English    Türkçe    فارسی   

5
2879-2888

  • Bir kandilde can nuru yoksa sidikten, pislikten İbarettir. O sırçaya kandil deme artık.
  • آن زجاجی کو ندارد نور جان  ** بول و قاروره‌ست قندیلش مخوان 
  • O sırça, o kap, halkın yapısıdır ama kandilin nuru, ululuk ıssı Tanrı'nın ihsanıdır. 2880
  • نور مصباحست داد ذوالجلال  ** صنعت خلقست آن شیشه و سفال 
  • Hâsılı sayı ve çokluk kaplardadır, alevlerdeyse ancak birlik vardır.

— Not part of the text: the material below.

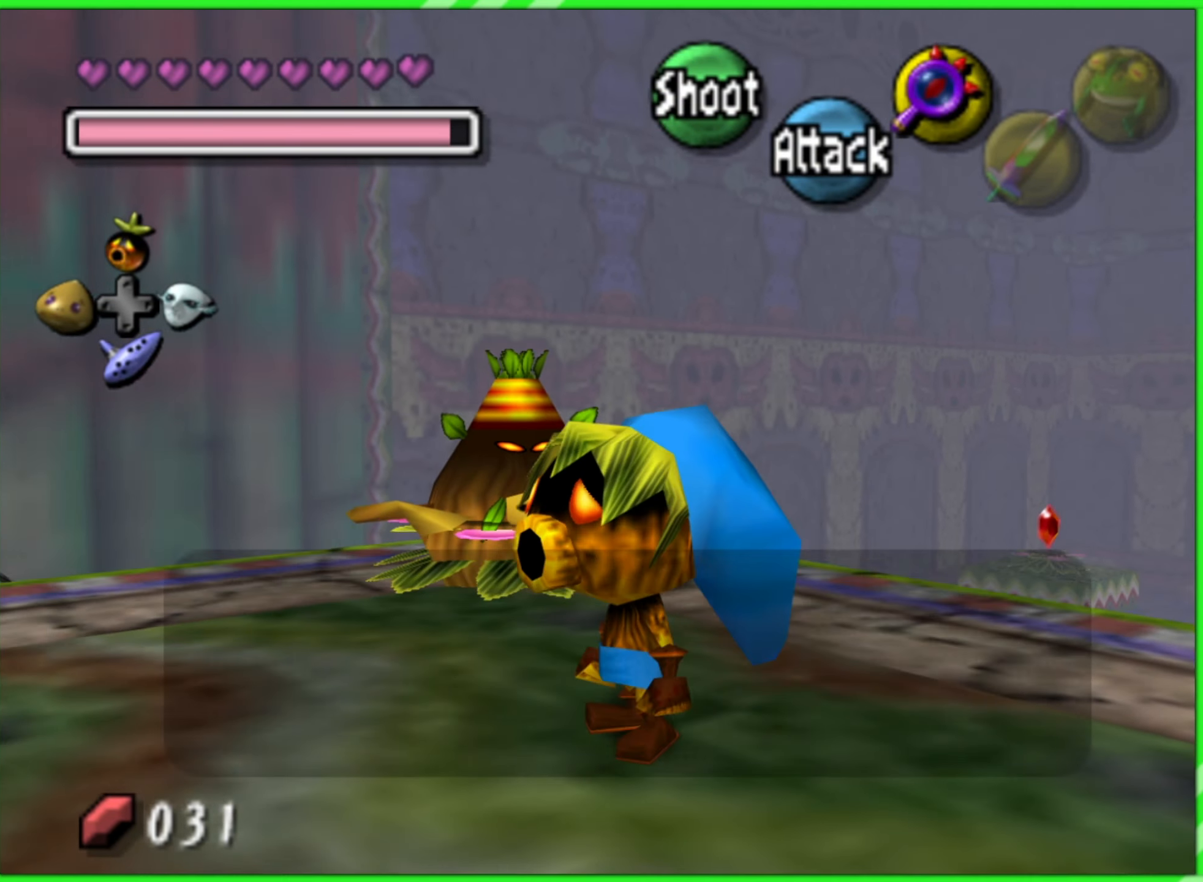
{"buttons": [], "left_stick": "up", "events": [[33, "Z", "up"], [233, "left_stick", "up"]]}
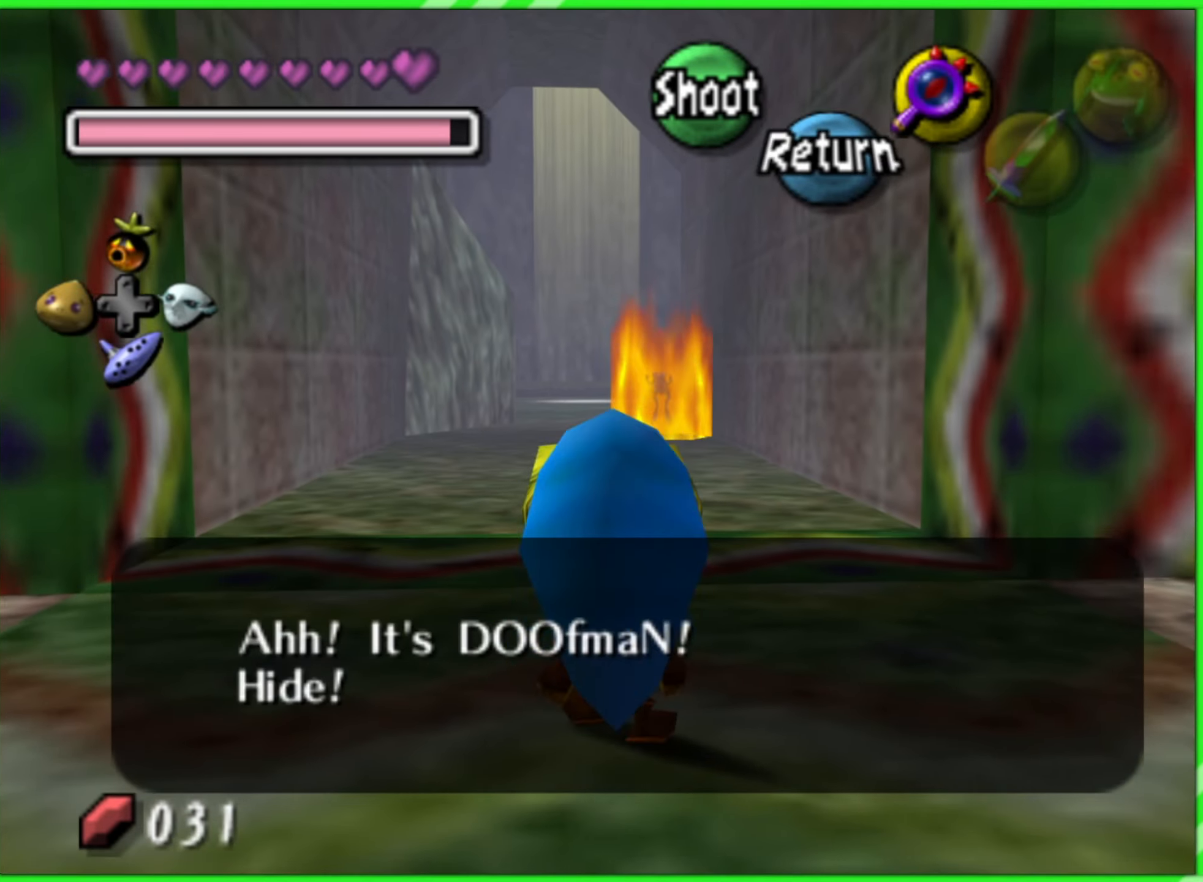
{"buttons": [], "left_stick": "up", "events": []}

  • لاجرم در ظرف باشد اعتداد  ** در لهبها نبود الا اتحاد 
  • Bir yere altı tane kandil kosalar nurlarında sayı ve çokluk olmaz.
  • نور شش قندیل چون آمیختند  ** نیست اندر نورشان اعداد و چند 
  • O çıfıt, kapları gördü de müşrik oldu. Öbürü de nuru gördü de imana geldi, anlayış sahibi oldu.
  • آن جهود از ظرفها مشرک شده‌ست  ** نور دید آن مومن و مدرک شده‌ست
  • Ruh. kaplara baktı mı Şis'le Nuh'u iki görür.
  • چون نظر بر ظرف افتد روح را  ** پس دو بیند شیث را و نوح را 
  • Derenin, suyu varsa deredir. Adam, canı olan adamdır. 2885
  • جو که آبش هست جو خود آن بود  ** آدمی آنست کو را جان بود 
  • Bunlar, insan değillerdir, suretten ibarettirler. Bunlar, ekmek ölüsüdürler, şehvet öldürmüştür bunları.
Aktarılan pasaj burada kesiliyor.